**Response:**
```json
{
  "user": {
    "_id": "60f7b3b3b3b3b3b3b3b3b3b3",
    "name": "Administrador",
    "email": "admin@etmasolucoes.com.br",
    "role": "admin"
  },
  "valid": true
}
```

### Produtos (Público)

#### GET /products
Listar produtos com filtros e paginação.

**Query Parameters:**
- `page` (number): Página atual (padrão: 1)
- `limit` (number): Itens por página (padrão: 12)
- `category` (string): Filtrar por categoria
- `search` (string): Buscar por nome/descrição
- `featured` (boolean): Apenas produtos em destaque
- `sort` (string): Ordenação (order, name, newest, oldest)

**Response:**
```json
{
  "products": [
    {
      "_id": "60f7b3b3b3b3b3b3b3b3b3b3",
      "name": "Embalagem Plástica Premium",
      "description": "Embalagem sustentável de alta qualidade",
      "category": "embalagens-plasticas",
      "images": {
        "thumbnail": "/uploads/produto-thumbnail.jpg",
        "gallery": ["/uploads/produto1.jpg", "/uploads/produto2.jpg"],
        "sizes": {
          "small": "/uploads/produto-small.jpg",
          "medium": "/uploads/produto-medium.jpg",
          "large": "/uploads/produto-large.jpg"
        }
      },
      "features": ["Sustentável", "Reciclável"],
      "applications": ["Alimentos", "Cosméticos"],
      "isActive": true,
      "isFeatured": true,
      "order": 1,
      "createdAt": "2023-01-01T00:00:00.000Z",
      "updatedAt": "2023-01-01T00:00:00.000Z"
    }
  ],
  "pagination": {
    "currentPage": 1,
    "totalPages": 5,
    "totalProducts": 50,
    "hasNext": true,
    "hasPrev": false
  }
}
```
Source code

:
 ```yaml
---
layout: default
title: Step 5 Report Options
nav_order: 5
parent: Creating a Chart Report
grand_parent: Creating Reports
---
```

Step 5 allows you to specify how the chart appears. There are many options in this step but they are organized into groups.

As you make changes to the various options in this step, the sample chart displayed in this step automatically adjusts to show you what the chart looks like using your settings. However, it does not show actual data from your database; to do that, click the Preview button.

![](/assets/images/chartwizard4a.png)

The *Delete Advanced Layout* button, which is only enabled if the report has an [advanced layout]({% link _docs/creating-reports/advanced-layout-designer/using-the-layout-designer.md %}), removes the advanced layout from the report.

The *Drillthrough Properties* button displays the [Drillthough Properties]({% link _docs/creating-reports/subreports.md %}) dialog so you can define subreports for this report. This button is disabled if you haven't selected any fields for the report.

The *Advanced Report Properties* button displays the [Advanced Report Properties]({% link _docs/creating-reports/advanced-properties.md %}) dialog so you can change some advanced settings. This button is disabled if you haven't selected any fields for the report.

────────────────────

▶ [Goal of the exercise]: Please give back the listing in full; each line must match exactly.

▶ [Result of this exercise]:
**Response:**
```json
{
  "user": {
    "_id": "60f7b3b3b3b3b3b3b3b3b3b3",
    "name": "Administrador",
    "email": "admin@etmasolucoes.com.br",
    "role": "admin"
  },
  "valid": true
}
```

### Produtos (Público)

#### GET /products
Listar produtos com filtros e paginação.

**Query Parameters:**
- `page` (number): Página atual (padrão: 1)
- `limit` (number): Itens por página (padrão: 12)
- `category` (string): Filtrar por categoria
- `search` (string): Buscar por nome/descrição
- `featured` (boolean): Apenas produtos em destaque
- `sort` (string): Ordenação (order, name, newest, oldest)

**Response:**
```json
{
  "products": [
    {
      "_id": "60f7b3b3b3b3b3b3b3b3b3b3",
      "name": "Embalagem Plástica Premium",
      "description": "Embalagem sustentável de alta qualidade",
      "category": "embalagens-plasticas",
      "images": {
        "thumbnail": "/uploads/produto-thumbnail.jpg",
        "gallery": ["/uploads/produto1.jpg", "/uploads/produto2.jpg"],
        "sizes": {
          "small": "/uploads/produto-small.jpg",
          "medium": "/uploads/produto-medium.jpg",
          "large": "/uploads/produto-large.jpg"
        }
      },
      "features": ["Sustentável", "Reciclável"],
      "applications": ["Alimentos", "Cosméticos"],
      "isActive": true,
      "isFeatured": true,
      "order": 1,
      "createdAt": "2023-01-01T00:00:00.000Z",
      "updatedAt": "2023-01-01T00:00:00.000Z"
    }
  ],
  "pagination": {
    "currentPage": 1,
    "totalPages": 5,
    "totalProducts": 50,
    "hasNext": true,
    "hasPrev": false
  }
}
```
Source code

:
 ```yaml
---
layout: default
title: Step 5 Report Options
nav_order: 5
parent: Creating a Chart Report
grand_parent: Creating Reports
---
```

Step 5 allows you to specify how the chart appears. There are many options in this step but they are organized into groups.

As you make changes to the various options in this step, the sample chart displayed in this step automatically adjusts to show you what the chart looks like using your settings. However, it does not show actual data from your database; to do that, click the Preview button.

![](/assets/images/chartwizard4a.png)

The *Delete Advanced Layout* button, which is only enabled if the report has an [advanced layout]({% link _docs/creating-reports/advanced-layout-designer/using-the-layout-designer.md %}), removes the advanced layout from the report.

The *Drillthrough Properties* button displays the [Drillthough Properties]({% link _docs/creating-reports/subreports.md %}) dialog so you can define subreports for this report. This button is disabled if you haven't selected any fields for the report.

The *Advanced Report Properties* button displays the [Advanced Report Properties]({% link _docs/creating-reports/advanced-properties.md %}) dialog so you can change some advanced settings. This button is disabled if you haven't selected any fields for the report.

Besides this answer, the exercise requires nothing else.